Task brief
Please copy the stretch of the datason configuration text from "Use Cases: - Machine" through "for production systems.", word for word.

Selected text
* START *

Use Cases: - Machine learning pipelines - Data science notebooks - Scientific computing - Internal data processing

get_strict_config()

Enhanced security and validation for production systems.

datason.get_strict_config() -> SerializationConfig

Get configuration with strict type checking.

Returns:

Type Description
SerializationConfig

Configuration that raises errors on unknown types

Source code in datason/config.py
def get_strict_config() -> SerializationConfig:
    """Get configuration with strict type checking.

    Returns:
        Configuration that raises errors on unknown types
    """
    return SerializationConfig(
        date_format=DateFormat.ISO,
        dataframe_orient=DataFrameOrient.RECORDS,
        nan_handling=NanHandling.NULL,
        type_coercion=TypeCoercion.STRICT,
        preserve_decimals=True,
        preserve_complex=True,
    )

get_performance_config()

Optimized for high-performance scenarios.

datason.get_performance_config() -> SerializationConfig

Get configuration optimized for performance.

Returns:

Type Description
SerializationConfig

Configuration with minimal processing for maximum speed

Source code in datason/config.py
def get_performance_config() -> SerializationConfig:
    """Get configuration optimized for performance.

    Returns:
        Configuration with minimal processing for maximum speed
    """
    return SerializationConfig(
        date_format=DateFormat.UNIX,  # Fastest date format
        dataframe_orient=DataFrameOrient.VALUES,  # Fastest DataFrame format
        nan_handling=NanHandling.NULL,
        type_coercion=TypeCoercion.SAFE,
        preserve_decimals=False,  # Skip decimal preservation for speed
        preserve_complex=False,  # Skip complex preservation for speed
        sort_keys=False,  # Don't sort for speed
    )

🌐 Framework-Specific Usage

FastAPI Integration

from fastapi import FastAPI
from datason.config import get_api_config
import datason

app = FastAPI()

* END *

Data excerpts:

* START *

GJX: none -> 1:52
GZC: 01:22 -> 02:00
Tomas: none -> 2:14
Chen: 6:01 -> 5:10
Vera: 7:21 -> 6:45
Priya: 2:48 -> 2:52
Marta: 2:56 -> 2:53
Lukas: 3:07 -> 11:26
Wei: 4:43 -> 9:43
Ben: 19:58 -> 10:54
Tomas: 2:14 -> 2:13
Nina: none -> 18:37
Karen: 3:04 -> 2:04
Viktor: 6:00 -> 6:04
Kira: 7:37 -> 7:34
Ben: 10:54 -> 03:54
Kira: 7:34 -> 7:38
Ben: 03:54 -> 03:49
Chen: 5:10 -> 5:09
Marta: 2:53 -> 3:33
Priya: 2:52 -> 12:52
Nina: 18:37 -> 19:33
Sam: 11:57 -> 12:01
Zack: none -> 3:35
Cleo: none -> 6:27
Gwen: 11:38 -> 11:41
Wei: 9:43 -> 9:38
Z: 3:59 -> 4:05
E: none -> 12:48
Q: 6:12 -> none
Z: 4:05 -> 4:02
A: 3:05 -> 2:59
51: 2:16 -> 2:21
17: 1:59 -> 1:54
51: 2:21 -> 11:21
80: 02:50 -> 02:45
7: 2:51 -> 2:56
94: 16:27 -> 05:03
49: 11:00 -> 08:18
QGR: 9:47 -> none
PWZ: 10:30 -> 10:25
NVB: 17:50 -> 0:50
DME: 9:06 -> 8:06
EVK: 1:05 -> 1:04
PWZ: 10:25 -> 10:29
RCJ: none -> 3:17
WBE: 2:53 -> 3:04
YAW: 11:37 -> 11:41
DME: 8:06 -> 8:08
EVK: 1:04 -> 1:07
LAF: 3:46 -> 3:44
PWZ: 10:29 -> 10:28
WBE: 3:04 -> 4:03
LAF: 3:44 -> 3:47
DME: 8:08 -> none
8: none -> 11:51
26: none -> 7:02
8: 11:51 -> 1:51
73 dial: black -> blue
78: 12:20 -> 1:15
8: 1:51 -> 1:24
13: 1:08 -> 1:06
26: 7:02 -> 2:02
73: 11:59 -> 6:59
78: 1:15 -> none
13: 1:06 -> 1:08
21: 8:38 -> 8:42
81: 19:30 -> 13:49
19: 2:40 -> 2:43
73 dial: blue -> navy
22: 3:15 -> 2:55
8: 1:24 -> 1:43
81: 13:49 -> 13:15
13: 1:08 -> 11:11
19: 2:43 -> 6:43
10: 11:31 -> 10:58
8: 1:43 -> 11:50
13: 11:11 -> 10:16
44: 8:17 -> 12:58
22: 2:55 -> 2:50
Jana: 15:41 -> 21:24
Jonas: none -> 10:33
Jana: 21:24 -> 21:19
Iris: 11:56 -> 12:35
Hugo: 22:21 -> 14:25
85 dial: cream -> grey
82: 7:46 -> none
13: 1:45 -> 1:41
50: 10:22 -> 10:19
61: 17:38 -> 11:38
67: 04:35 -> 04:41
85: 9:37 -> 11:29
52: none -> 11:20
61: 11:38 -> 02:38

* END *

Written solution
Use Cases: - Machine learning pipelines - Data science notebooks - Scientific computing - Internal data processing

get_strict_config()

Enhanced security and validation for production systems.